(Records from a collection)

⟨

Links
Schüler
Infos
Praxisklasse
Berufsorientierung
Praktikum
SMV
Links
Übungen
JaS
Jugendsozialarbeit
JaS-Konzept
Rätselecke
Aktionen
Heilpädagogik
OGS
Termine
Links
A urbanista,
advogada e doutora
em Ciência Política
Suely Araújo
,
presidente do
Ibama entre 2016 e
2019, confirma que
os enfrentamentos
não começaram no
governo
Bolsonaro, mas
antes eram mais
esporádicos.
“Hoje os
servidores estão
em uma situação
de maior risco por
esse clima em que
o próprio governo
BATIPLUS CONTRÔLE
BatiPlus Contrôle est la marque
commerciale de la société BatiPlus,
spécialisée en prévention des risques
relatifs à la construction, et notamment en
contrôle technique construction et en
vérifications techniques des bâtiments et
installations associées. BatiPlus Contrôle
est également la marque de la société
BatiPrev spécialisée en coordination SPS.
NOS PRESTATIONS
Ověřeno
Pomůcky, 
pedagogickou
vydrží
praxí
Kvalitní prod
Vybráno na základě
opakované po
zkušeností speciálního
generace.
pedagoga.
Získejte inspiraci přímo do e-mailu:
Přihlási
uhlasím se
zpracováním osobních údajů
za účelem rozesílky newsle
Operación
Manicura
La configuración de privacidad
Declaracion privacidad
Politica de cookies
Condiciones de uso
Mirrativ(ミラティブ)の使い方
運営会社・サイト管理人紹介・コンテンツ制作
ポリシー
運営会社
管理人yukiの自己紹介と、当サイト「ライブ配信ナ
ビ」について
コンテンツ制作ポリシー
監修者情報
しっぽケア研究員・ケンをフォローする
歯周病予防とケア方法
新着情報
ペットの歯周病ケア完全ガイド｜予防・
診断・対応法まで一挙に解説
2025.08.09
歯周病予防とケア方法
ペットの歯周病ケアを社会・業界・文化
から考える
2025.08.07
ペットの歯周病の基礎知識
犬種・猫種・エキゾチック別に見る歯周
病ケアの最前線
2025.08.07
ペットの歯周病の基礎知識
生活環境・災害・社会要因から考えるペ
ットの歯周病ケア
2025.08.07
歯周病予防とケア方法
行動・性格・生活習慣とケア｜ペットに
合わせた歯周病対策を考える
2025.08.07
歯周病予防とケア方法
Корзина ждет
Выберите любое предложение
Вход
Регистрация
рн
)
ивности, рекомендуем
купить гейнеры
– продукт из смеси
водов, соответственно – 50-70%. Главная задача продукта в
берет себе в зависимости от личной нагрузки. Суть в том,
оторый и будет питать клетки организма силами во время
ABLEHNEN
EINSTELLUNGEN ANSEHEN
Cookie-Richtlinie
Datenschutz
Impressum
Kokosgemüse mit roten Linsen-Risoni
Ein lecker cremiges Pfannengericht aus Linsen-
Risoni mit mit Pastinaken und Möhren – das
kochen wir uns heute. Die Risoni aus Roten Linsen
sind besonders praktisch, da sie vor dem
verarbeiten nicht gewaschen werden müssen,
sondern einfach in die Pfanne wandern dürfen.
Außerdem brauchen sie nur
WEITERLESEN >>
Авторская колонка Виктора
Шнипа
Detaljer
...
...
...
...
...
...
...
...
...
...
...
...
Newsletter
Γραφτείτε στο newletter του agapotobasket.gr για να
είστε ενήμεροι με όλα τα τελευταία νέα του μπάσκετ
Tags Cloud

⟩

_TASK ITEM_. Extract each entry in full and write it down exactly.

_SOLUTION_.
Links
Schüler
Infos
Praxisklasse
Berufsorientierung
Praktikum
SMV
Links
Übungen
JaS
Jugendsozialarbeit
JaS-Konzept
Rätselecke
Aktionen
Heilpädagogik
OGS
Termine
Links
A urbanista,
advogada e doutora
em Ciência Política
Suely Araújo
,
presidente do
Ibama entre 2016 e
2019, confirma que
os enfrentamentos
não começaram no
governo
Bolsonaro, mas
antes eram mais
esporádicos.
“Hoje os
servidores estão
em uma situação
de maior risco por
esse clima em que
o próprio governo
BATIPLUS CONTRÔLE
BatiPlus Contrôle est la marque
commerciale de la société BatiPlus,
spécialisée en prévention des risques
relatifs à la construction, et notamment en
contrôle technique construction et en
vérifications techniques des bâtiments et
installations associées. BatiPlus Contrôle
est également la marque de la société
BatiPrev spécialisée en coordination SPS.
NOS PRESTATIONS
Ověřeno
Pomůcky, 
pedagogickou
vydrží
praxí
Kvalitní prod
Vybráno na základě
opakované po
zkušeností speciálního
generace.
pedagoga.
Získejte inspiraci přímo do e-mailu:
Přihlási
uhlasím se
zpracováním osobních údajů
za účelem rozesílky newsle
Operación
Manicura
La configuración de privacidad
Declaracion privacidad
Politica de cookies
Condiciones de uso
Mirrativ(ミラティブ)の使い方
運営会社・サイト管理人紹介・コンテンツ制作
ポリシー
運営会社
管理人yukiの自己紹介と、当サイト「ライブ配信ナ
ビ」について
コンテンツ制作ポリシー
監修者情報
しっぽケア研究員・ケンをフォローする
歯周病予防とケア方法
新着情報
ペットの歯周病ケア完全ガイド｜予防・
診断・対応法まで一挙に解説
2025.08.09
歯周病予防とケア方法
ペットの歯周病ケアを社会・業界・文化
から考える
2025.08.07
ペットの歯周病の基礎知識
犬種・猫種・エキゾチック別に見る歯周
病ケアの最前線
2025.08.07
ペットの歯周病の基礎知識
生活環境・災害・社会要因から考えるペ
ットの歯周病ケア
2025.08.07
歯周病予防とケア方法
行動・性格・生活習慣とケア｜ペットに
合わせた歯周病対策を考える
2025.08.07
歯周病予防とケア方法
Корзина ждет
Выберите любое предложение
Вход
Регистрация
рн
)
ивности, рекомендуем
купить гейнеры
– продукт из смеси
водов, соответственно – 50-70%. Главная задача продукта в
берет себе в зависимости от личной нагрузки. Суть в том,
оторый и будет питать клетки организма силами во время
ABLEHNEN
EINSTELLUNGEN ANSEHEN
Cookie-Richtlinie
Datenschutz
Impressum
Kokosgemüse mit roten Linsen-Risoni
Ein lecker cremiges Pfannengericht aus Linsen-
Risoni mit mit Pastinaken und Möhren – das
kochen wir uns heute. Die Risoni aus Roten Linsen
sind besonders praktisch, da sie vor dem
verarbeiten nicht gewaschen werden müssen,
sondern einfach in die Pfanne wandern dürfen.
Außerdem brauchen sie nur
WEITERLESEN >>
Авторская колонка Виктора
Шнипа
Detaljer
...
...
...
...
...
...
...
...
...
...
...
...
Newsletter
Γραφτείτε στο newletter του agapotobasket.gr για να
είστε ενήμεροι με όλα τα τελευταία νέα του μπάσκετ
Tags Cloud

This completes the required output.